Coraz więcej marek decyduje się na downsizing silników i montaż turbodoładowania. Nic dziwnego – w końcu turbo umożliwia skuteczne podniesienie mocy jednostki oraz jej momentu obrotowego, co w efekcie wpływa na dynamikę jazdy. To niewątpliwa zaleta tego rozwiązania. A jakie są jego wady?
Doładowanie mechaniczne i turbosprężarkowe
Różnorodne marki samochodowe stosują dwa rodzaje doładowań – mechaniczne, w którym powietrze dolotowe jest wstępnie sprężone, a następnie skierowane do komory spalania oraz turbosprężarkowe wykorzystujące energię wylotu spalin napędzających turbinę. Pierwsze rozwiązanie pozwala na uzyskanie wyższego ciśnienia powietrza, a także zwiększenie porcji wtryskiwanego paliwa, co ostatecznie przekłada się na moc i moment obrotowy silnika. Ma jednak dużą wadę – jego możliwości są znacznie ograniczone. Doładowanie mechaniczne pozwala uzyskać tylko do 10, maksymalnie 15% mocy więcej niż w wersji bez doładowania. Dlaczego? Bo w tym rozwiązaniu kompresor jest napędzany przez silnik. Dużo skuteczniejsze będzie doładowanie turbosprężarkowe. Tutaj turbina umieszczona zostaje na wale razem ze sprężarką zasysającą i sprężającą powietrze, co pozwala uzyskać lepsze efekty związane ze zwiększeniem mocy jednostki.
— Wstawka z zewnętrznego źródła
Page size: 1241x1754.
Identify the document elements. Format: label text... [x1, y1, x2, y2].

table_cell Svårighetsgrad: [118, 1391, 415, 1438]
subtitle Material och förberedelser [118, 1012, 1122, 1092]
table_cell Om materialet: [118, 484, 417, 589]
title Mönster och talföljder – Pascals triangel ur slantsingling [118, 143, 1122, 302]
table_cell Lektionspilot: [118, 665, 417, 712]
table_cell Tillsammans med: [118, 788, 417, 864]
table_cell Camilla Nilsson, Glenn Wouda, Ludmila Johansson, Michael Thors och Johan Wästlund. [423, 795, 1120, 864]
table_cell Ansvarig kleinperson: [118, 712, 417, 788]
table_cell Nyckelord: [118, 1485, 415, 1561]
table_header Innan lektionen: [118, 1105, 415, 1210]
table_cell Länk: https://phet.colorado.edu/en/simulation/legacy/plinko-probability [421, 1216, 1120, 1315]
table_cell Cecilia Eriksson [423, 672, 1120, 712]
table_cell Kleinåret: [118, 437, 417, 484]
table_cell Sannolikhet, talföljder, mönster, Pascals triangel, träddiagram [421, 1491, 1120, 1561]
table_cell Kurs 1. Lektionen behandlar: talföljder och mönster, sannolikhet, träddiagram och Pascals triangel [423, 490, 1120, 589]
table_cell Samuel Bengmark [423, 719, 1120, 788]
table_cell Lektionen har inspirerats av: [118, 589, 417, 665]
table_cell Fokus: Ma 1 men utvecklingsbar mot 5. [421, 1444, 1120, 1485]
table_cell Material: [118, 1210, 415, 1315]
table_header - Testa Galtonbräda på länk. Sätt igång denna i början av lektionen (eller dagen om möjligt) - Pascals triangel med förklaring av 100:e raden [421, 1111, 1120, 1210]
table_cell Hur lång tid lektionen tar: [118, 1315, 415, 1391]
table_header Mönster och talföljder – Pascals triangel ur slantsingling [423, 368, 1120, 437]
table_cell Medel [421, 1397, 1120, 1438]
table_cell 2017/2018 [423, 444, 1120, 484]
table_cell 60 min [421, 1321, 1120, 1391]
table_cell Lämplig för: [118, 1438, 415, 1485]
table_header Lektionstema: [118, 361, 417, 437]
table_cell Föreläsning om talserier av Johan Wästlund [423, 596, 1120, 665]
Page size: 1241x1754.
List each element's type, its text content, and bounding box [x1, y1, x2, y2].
Zalety doładowania turbosprężarkowego
Jeśli zastanawiacie się, czy warto kupować samochód z turbodoładowaniem, weźcie pod uwagę wady i zalety tego rozwiązania. Turbo umożliwia wzrost wydajności silnika, a co za tym idzie znaczne podniesienie jego mocy w porównaniu do jednostek o takiej samej pojemności, ale w wersji wolnossącej. Można powiedzieć, że silniki z dodatkowym turbodoładowaniem pracują z nadmiarem powietrza, czyli pozwalają na niższe zużycie paliwa, zmniejszenie emisji spalin i uzyskanie wyższego momentu obrotowego niż napędy wolnossące.
Wady samochodów z turbodoładowaniem
Niestety każde rozwiązanie ma także wady. W tym przypadku, jeśli mowa o starszych modelach samochodów, będzie to tak zwany efekt turbodziury. Turbodziura to czas wymagany do rozpędzenia wirnika sprężarki. Zanim rzeczywiście dojdzie do tego rozpędzenia, kierowca zauważa spadek mocy i zmniejszoną reakcję na wciśnięcie pedału gazu. Na szczęście w nowszych autach ten problem udało się zredukować.
Kiedy kupuje się samochód z turbodoładowaniem, trzeba bezwzględnie pamiętać o regularnych wymianach oleju i filtrów powietrza. Olej o parametrach zgodnych z zaleceniami producenta odpowiada za smarowanie oraz chłodzenie turbiny, zaś filtry powietrza zapobiegają przenikaniu zanieczyszczeń do turbosprężarki. To szczególnie istotne, ponieważ wirniki turbo kręcą się z bardzo dużą prędkością – około 250 tys. obrotów na minutę – i nawet niewielkie elementy mogą uszkodzić jej łopatki.
Dla niektórych kierowców minusem będzie także konieczność pamiętania o schłodzeniu turbosprężarki po zakończeniu jazdy, szczególnie np. po przejeździe po autostradzie. Jeśli się tego nie zrobi, może dojść do zniszczenia łożyska lub zwęglenia oleju. W drugą stronę – po odpaleniu silnika nie powinno się od razu wchodzić na wysokie obroty, aby sprężarka miała czas na uzyskanie pełnego smarowania.
Turbodoładowanie a awarie
Panuje powszechne przekonanie, że turbosprężarki łatwo się psują. W rzeczywistości zależy to od stosowania się do zaleceń producenta. Jeśli już dochodzi do awarii, zazwyczaj ulegają jej łożyska albo łopatki. Łożyska mogą się zatrzeć, zaś łopatki wygiąć lub połamać.
Warto mieć na uwadze, że na stan turbosprężarki wpływają również inne elementy jednostki, np. wtryskiwacze, których nieprawidłowa praca powoduje uszkodzenia łopatek albo samego wirnika turbo.